- **Goal of the exercise**
The answer must repeat every record exactly, with all pictures omitted.

──────── Data extract

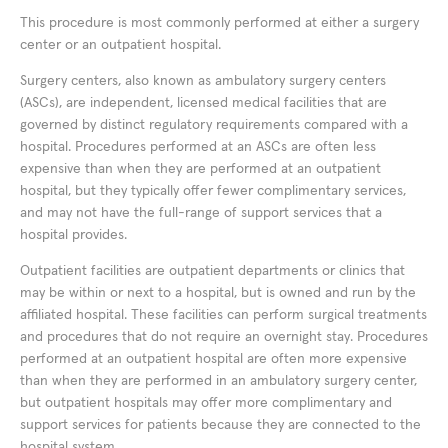
This procedure is most commonly performed at either a surgery
center or an outpatient hospital.
Surgery centers, also known as ambulatory surgery centers
(ASCs), are independent, licensed medical facilities that are
governed by distinct regulatory requirements compared with a
hospital. Procedures performed at an ASCs are often less
expensive than when they are performed at an outpatient
hospital, but they typically offer fewer complimentary services,
and may not have the full-range of support services that a
hospital provides.
Outpatient facilities are outpatient departments or clinics that
may be within or next to a hospital, but is owned and run by the
affiliated hospital. These facilities can perform surgical treatments
and procedures that do not require an overnight stay. Procedures
performed at an outpatient hospital are often more expensive
than when they are performed in an ambulatory surgery center,
but outpatient hospitals may offer more complimentary and
support services for patients because they are connected to the
hospital system.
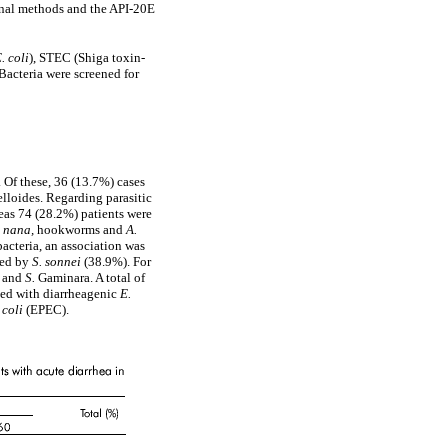
onal methods and the API-20E
. coli
), STEC (Shiga toxin-
 Bacteria were screened for
. Of these, 36 (13.7%) cases
elloides. Regarding parasitic
reas 74 (28.2%) patients were
E. nana,
hookworms and
A.
acteria, an association was
wed by
S. sonnei
(38.9%). For
l and
S.
Gaminara. A total of
cted with diarrheagenic
E.
 coli
(EPEC).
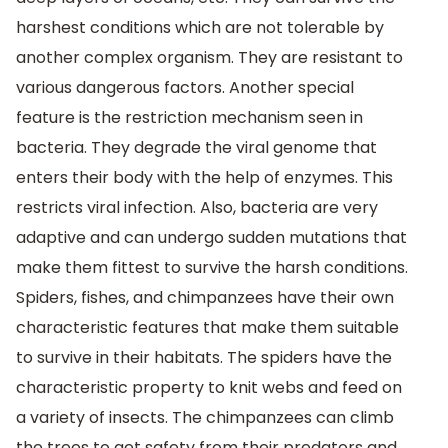
harshest conditions which are not tolerable by
another complex organism. They are resistant to
various dangerous factors. Another special
feature is the restriction mechanism seen in
bacteria. They degrade the viral genome that
enters their body with the help of enzymes. This
restricts viral infection. Also, bacteria are very
adaptive and can undergo sudden mutations that
make them fittest to survive the harsh conditions.
Spiders, fishes, and chimpanzees have their own
characteristic features that make them suitable
to survive in their habitats. The spiders have the
characteristic property to knit webs and feed on
a variety of insects. The chimpanzees can climb
the trees to get safety from their predators and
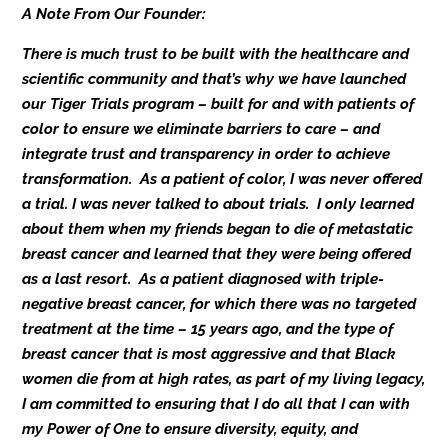
A Note From Our Founder:
There is much trust to be built with the healthcare and
scientific community and that’s why we have launched
our Tiger Trials program – built for and with patients of
color to ensure we eliminate barriers to care – and
integrate trust and transparency in order to achieve
transformation. As a patient of color, I was never offered
a trial. I was never talked to about trials. I only learned
about them when my friends began to die of metastatic
breast cancer and learned that they were being offered
as a last resort. As a patient diagnosed with triple-
negative breast cancer, for which there was no targeted
treatment at the time – 15 years ago, and the type of
breast cancer that is most aggressive and that Black
women die from at high rates, as part of my living legacy,
I am committed to ensuring that I do all that I can with
my Power of One to ensure diversity, equity, and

────────────────

- **Completed exercise**
This procedure is most commonly performed at either a surgery
center or an outpatient hospital.
Surgery centers, also known as ambulatory surgery centers
(ASCs), are independent, licensed medical facilities that are
governed by distinct regulatory requirements compared with a
hospital. Procedures performed at an ASCs are often less
expensive than when they are performed at an outpatient
hospital, but they typically offer fewer complimentary services,
and may not have the full-range of support services that a
hospital provides.
Outpatient facilities are outpatient departments or clinics that
may be within or next to a hospital, but is owned and run by the
affiliated hospital. These facilities can perform surgical treatments
and procedures that do not require an overnight stay. Procedures
performed at an outpatient hospital are often more expensive
than when they are performed in an ambulatory surgery center,
but outpatient hospitals may offer more complimentary and
support services for patients because they are connected to the
hospital system.
onal methods and the API-20E
. coli
), STEC (Shiga toxin-
 Bacteria were screened for
. Of these, 36 (13.7%) cases
elloides. Regarding parasitic
reas 74 (28.2%) patients were
E. nana,
hookworms and
A.
acteria, an association was
wed by
S. sonnei
(38.9%). For
l and
S.
Gaminara. A total of
cted with diarrheagenic
E.
 coli
(EPEC).
harshest conditions which are not tolerable by
another complex organism. They are resistant to
various dangerous factors. Another special
feature is the restriction mechanism seen in
bacteria. They degrade the viral genome that
enters their body with the help of enzymes. This
restricts viral infection. Also, bacteria are very
adaptive and can undergo sudden mutations that
make them fittest to survive the harsh conditions.
Spiders, fishes, and chimpanzees have their own
characteristic features that make them suitable
to survive in their habitats. The spiders have the
characteristic property to knit webs and feed on
a variety of insects. The chimpanzees can climb
the trees to get safety from their predators and
A Note From Our Founder:
There is much trust to be built with the healthcare and
scientific community and that’s why we have launched
our Tiger Trials program – built for and with patients of
color to ensure we eliminate barriers to care – and
integrate trust and transparency in order to achieve
transformation. As a patient of color, I was never offered
a trial. I was never talked to about trials. I only learned
about them when my friends began to die of metastatic
breast cancer and learned that they were being offered
as a last resort. As a patient diagnosed with triple-
negative breast cancer, for which there was no targeted
treatment at the time – 15 years ago, and the type of
breast cancer that is most aggressive and that Black
women die from at high rates, as part of my living legacy,
I am committed to ensuring that I do all that I can with
my Power of One to ensure diversity, equity, and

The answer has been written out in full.